The three had long crossed paths on the touring circuit, but they hadn’t played together onstage until an impromptu performance during the 2014 Telluride Bluegrass Festival. They worked up a couple of songs in a backstage bathroom at the Sheridan Opera House and quickly sensed an unusual symbiosis. “There was some magical energy,” O’Donovan says. “From the beginning it felt like there was equal ownership. It wasn’t someone leading it and everyone else following along, which is really rare.”

Wanting to keep exploring that shared musical landscape, they performed a series of shows in 2015, which led to a short writing stint later that year in Los Angeles, and then an eight-day powwow at a farmhouse in rural Vermont. Following a morning run or yoga session, they would write new material together, expanding on the first line of a story, a wisp of a melody, or just a random thought. After lunch—kimchi soup and bread baked by O’Donovan were favorites—they’d work at refining songs until the evening, before finally decompressing in a hot tub while sipping on a Heady Topper, a coveted double IPA that’s almost impossible to find outside Vermont. “It’s the magic sauce,” quips O’Donovan.

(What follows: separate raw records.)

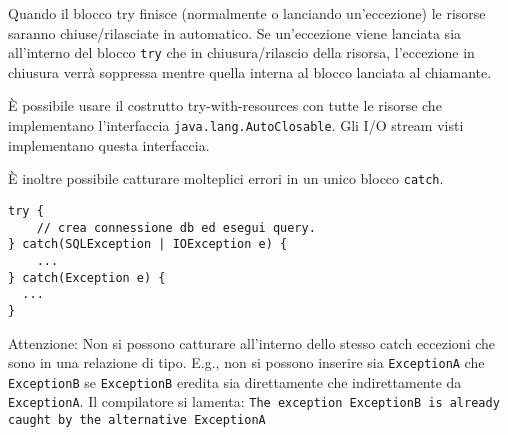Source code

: Quando il blocco try finisce (normalmente o lanciando un'eccezione) le risorse saranno chiuse/rilasciate in automatico. Se un'eccezione viene lanciata sia all'interno del blocco \texttt{try} che in chiusura/rilascio della risorsa, l'eccezione in chiusura verr\`a soppressa mentre quella interna al blocco lanciata al chiamante.

\`E possibile usare il costrutto try-with-resources con tutte le risorse che implementano l’interfaccia \texttt{java.lang.AutoClosable}. Gli I/O stream visti implementano questa interfaccia.

\`E inoltre possibile catturare molteplici errori in un unico blocco \texttt{catch}.

\begin{lstlisting}
try {
	// crea connessione db ed esegui query.
} catch(SQLException | IOException e) {
	...
} catch(Exception e) {
  ...
}
\end{lstlisting}

Attenzione: Non si possono catturare all'interno dello stesso catch eccezioni che sono in una relazione di tipo. E.g., non si possono inserire sia \texttt{ExceptionA} che \texttt{ExceptionB} se \texttt{ExceptionB} eredita sia direttamente che indirettamente da \texttt{ExceptionA}. Il compilatore si lamenta: \texttt{The exception ExceptionB is already caught by the alternative ExceptionA}
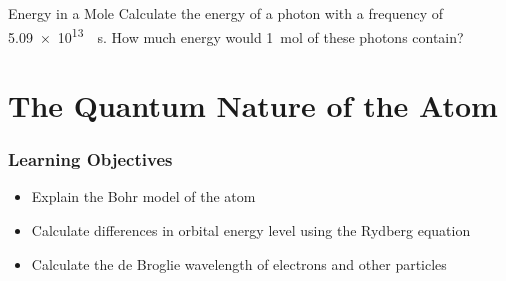 \documentclass[handout,notes=hide]{beamer}
\begin{document}
\begin{frame}[t]{Energy in a Mole}
	Calculate the energy of a photon with a
	frequency of \SI{5.09e13}{\per\second}. How much energy would
	\SI{1}{\mole} of these photons contain?

\end{frame}


\section{The Quantum Nature of the Atom}

\begin{frame}
	\frametitle{Learning Objectives}

	\begin{itemize}
		\item Explain the Bohr model of the atom
		\item Calculate differences in orbital energy level using the
			Rydberg equation
		\item Calculate the de Broglie wavelength of electrons and other
			particles
	\end{itemize}
\end{frame}
\end{document}
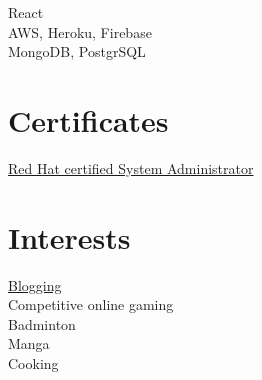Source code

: \documentclass[]{Kushagra-build}
\begin{document}
\begin{minipage}[t]{0.29\textwidth}
React \\

AWS, Heroku, Firebase \\
MongoDB, PostgrSQL \\

\sectionsep

\section{Certificates}
\href{https://rhtapps.redhat.com/certifications/badge/verify/JBADVLBCAISWJFM6KOGIYCQ6PYAEQU3CUPSQX2KSDXT6RW46LQ3T7ULZ55KZZ56SKO7EQ3ETTLYZQ4U5NQYTCNA62RUWOCM34WWBUYQ=}{Red Hat certified System Administrator} \\
\sectionsep


\section{Interests}
    \href{https://dev.to/kushagra_mehta}{Blogging} \\
    Competitive online gaming \\
    Badminton \\
    Manga \\
    Cooking \\
\sectionsep



\sectionsep
{}

%
%
\end{minipage} 
\hfill
\end{document}
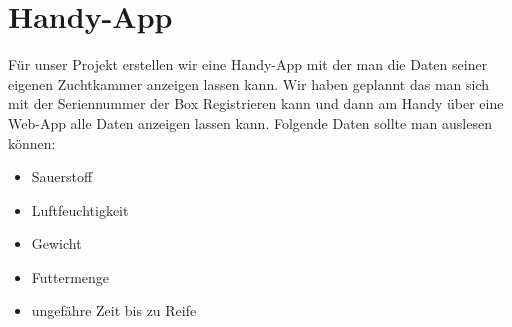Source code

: \def \currentAuthor {Florian Tipotsch}

\section{Handy-App}

Für unser Projekt erstellen wir eine Handy-App mit der man die Daten seiner eigenen Zuchtkammer anzeigen lassen kann.
Wir haben geplannt das man sich mit der Seriennummer der Box Registrieren kann und dann am Handy über eine Web-App alle Daten anzeigen lassen kann. Folgende Daten sollte man auslesen können:

\begin{itemize}
	\item Sauerstoff
	\item Luftfeuchtigkeit
	\item Gewicht
	\item Futtermenge
	\item ungefähre Zeit bis zu Reife
\end{itemize}

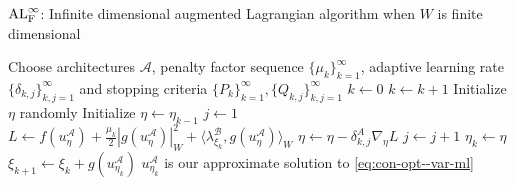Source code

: \begin{algorithm}[!ht]
\caption{${\rm AL}^\infty_{\rm F}$: Infinite dimensional augmented Lagrangian algorithm when $W$ is finite dimensional}
\label{algo:dl-al-finite--var-ml}
\begin{algorithmic}[1]
    \STATE Choose architectures $\mathcal A$, penalty factor sequence $\{\mu_k\}_{k=1}^\infty$, adaptive learning rate $\{\delta_{k, j}\}_{k, j=1}^\infty$ and stopping criteria $\{P_k\}_{k=1}^\infty, \{Q_{k, j}\}_{k, j=1}^\infty$
    \STATE $k\leftarrow0$
        \STATE $k \leftarrow k+1$
                \STATE Initialize $\eta$ randomly
        \ELSE
                \STATE Initialize $\eta\leftarrow \eta_{k-1}$
        \ENDIF
        \STATE $j\leftarrow 1$
            \STATE $L\leftarrow f(u_{\eta}^{\mathcal A})+\frac{\mu_k}{2}|g(u_{\eta}^{\mathcal A})|^2_W + \langle\lambda_{\xi_k}^{\mathcal B}, g(u_{\eta}^{\mathcal A})\rangle_W$
            \STATE $\eta\leftarrow\eta-\delta_{k, j}^A\nabla_\eta L$
            \STATE $j\leftarrow j+1$
        \ENDWHILE
        \STATE $\eta_k\leftarrow\eta$
        \STATE $\xi_{k+1}\leftarrow\xi_k + g(u_{\eta_k}^{\mathcal A})$
    \ENDWHILE
    \STATE $u_{\eta_k}^{\mathcal A}$ is our approximate solution to \eqref{eq:con-opt--var-ml}
\end{algorithmic}
\end{algorithm}


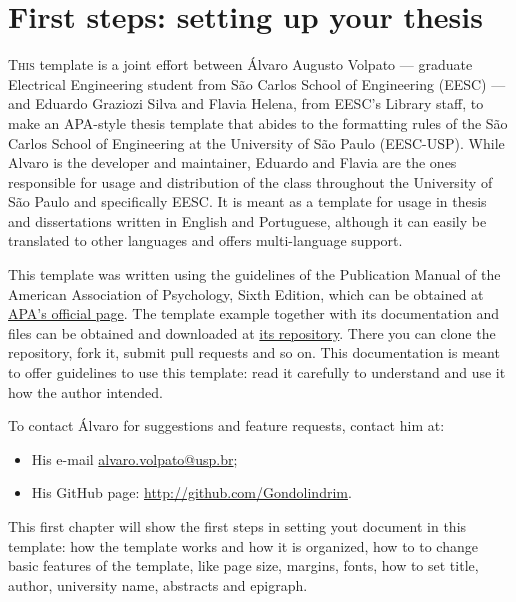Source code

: \chapter{First steps: setting up your thesis}

	\lettrine{T}{his} template is a joint effort between Álvaro Augusto Volpato --- graduate Electrical Engineering student from São Carlos School of Engineering (EESC) --- and Eduardo Graziozi Silva and Flavia Helena, from EESC's Library staff, to make an APA-style thesis template that abides to the formatting rules of the São Carlos School of Engineering at the University of São Paulo (EESC-USP). While Alvaro is the developer and maintainer, Eduardo and Flavia are the ones responsible for usage and distribution of the class throughout the University of São Paulo and specifically EESC. It is meant as a template for usage in thesis and dissertations written in English and Portuguese, although it can easily be translated to other languages and offers multi-language support.

	This template was written using the guidelines of the Publication Manual of the American Association of Psychology, Sixth Edition, which can be obtained at \href{https://apastyle.apa.org/manual/}{APA's official page}. The template example together with its documentation and files can be obtained and downloaded at \href{http://github.com/Gondolindrim/apaThesis}{its repository}. There you can clone the repository, fork it, submit pull requests and so on. This documentation is meant to offer guidelines to use this template: read it carefully to understand and use it how the author intended.

	To contact Álvaro for suggestions and feature requests, contact him at:

\begin{itemize}
	\item His e-mail \url{alvaro.volpato@usp.br};
	\item His GitHub page: \url{http://github.com/Gondolindrim}.
\end{itemize}

	This first chapter will show the first steps in setting yout document in this template: how the template works and how it is organized, how to to change basic features of the template, like page size, margins, fonts, how to set title, author, university name, abstracts and epigraph.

Whatever the secret, the results are mesmerizing, with shimmering harmonies that coo ethereally on the tender ballad “Wild One” and crackle with playful dynamics on the roof-raising “Game to Lose” and “Overland,” a rollicking ode to cross-country rail travel. And though each musician is known for prowess on a particular instrument, See You Around finds them sampling from a smorgasbord of new gear. On the slow-burning highlight “I-89,” Watkins plays a slithery descending bass line while O’Donovan peels off squeals of electric guitar and Jarosz picks at an oddly tuned banjo. They recorded the album in England with the producer Ethan Johns (who’s worked with Paul McCartney and Ryan Adams), playing live and singing around one microphone. “Sometimes it’s hard to love a song when it’s only you, but when you have bandmates it’s easier,” Watkins says. “I can’t think of one thing on the record where I wished we had done something different.”

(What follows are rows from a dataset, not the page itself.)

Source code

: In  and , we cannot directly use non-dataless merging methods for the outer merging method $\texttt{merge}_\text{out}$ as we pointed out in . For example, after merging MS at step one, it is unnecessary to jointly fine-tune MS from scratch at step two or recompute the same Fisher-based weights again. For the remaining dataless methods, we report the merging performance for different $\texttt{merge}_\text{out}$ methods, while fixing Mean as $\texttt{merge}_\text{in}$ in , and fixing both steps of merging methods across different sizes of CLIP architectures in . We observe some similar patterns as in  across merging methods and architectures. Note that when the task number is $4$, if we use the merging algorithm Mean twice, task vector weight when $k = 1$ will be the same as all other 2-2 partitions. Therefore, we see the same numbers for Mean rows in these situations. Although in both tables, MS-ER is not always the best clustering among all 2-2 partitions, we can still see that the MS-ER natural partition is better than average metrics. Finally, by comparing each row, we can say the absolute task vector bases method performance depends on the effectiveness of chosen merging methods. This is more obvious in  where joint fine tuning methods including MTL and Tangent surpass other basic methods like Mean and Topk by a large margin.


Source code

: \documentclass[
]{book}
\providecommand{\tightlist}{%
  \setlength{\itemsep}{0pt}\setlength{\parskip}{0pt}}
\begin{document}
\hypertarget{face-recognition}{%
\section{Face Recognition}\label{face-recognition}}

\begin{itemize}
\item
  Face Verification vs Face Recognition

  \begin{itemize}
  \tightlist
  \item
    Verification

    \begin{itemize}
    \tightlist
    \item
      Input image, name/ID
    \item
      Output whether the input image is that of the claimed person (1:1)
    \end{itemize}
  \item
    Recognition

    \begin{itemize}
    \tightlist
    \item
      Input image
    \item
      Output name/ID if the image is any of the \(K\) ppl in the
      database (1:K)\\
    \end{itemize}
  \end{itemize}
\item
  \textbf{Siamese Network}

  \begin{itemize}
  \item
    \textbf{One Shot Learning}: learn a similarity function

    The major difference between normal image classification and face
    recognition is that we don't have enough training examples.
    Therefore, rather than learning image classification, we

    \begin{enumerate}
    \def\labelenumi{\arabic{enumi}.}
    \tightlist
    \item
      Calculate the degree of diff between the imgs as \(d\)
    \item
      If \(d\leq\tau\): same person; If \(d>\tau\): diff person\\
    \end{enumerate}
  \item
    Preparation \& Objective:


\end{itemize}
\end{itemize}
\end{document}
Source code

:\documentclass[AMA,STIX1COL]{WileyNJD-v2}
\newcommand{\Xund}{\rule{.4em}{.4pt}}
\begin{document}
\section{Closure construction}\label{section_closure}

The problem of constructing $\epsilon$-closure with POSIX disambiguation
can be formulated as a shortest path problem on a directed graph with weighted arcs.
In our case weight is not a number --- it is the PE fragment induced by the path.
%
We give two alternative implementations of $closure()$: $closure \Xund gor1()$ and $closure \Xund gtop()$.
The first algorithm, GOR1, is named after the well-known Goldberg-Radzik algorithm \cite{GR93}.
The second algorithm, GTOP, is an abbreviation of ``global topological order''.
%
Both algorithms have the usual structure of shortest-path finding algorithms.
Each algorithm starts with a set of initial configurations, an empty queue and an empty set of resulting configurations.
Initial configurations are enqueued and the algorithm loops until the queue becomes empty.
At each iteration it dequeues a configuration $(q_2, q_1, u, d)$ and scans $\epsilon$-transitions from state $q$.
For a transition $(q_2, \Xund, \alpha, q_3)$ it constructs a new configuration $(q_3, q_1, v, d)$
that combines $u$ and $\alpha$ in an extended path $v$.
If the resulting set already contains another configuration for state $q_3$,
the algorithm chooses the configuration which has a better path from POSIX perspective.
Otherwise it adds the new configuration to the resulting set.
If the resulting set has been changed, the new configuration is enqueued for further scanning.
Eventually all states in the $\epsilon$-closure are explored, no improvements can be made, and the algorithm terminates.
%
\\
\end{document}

Bluegrass is defined by unique collaborations and artists often reinterpreting older classics. But the desire to work up fresh songs was always at the forefront for See You Around. “We want to be perceived as a band, not as a supergroup doing other people’s material,” Jarosz says.

“When we toured, all we did was covers,” adds Watkins. “We got all of that out because we learned things about what we want to do and what we want to sound like before we actually started writing songs.”

The chemistry between them is striking, so much so that See You Around feels a lot more like a kickoff than a one-off. “Writing together was really seamless,” Watkins says. “We’ve all been in collaborations where it doesn’t work out, so when it does, it’s like, whoa.”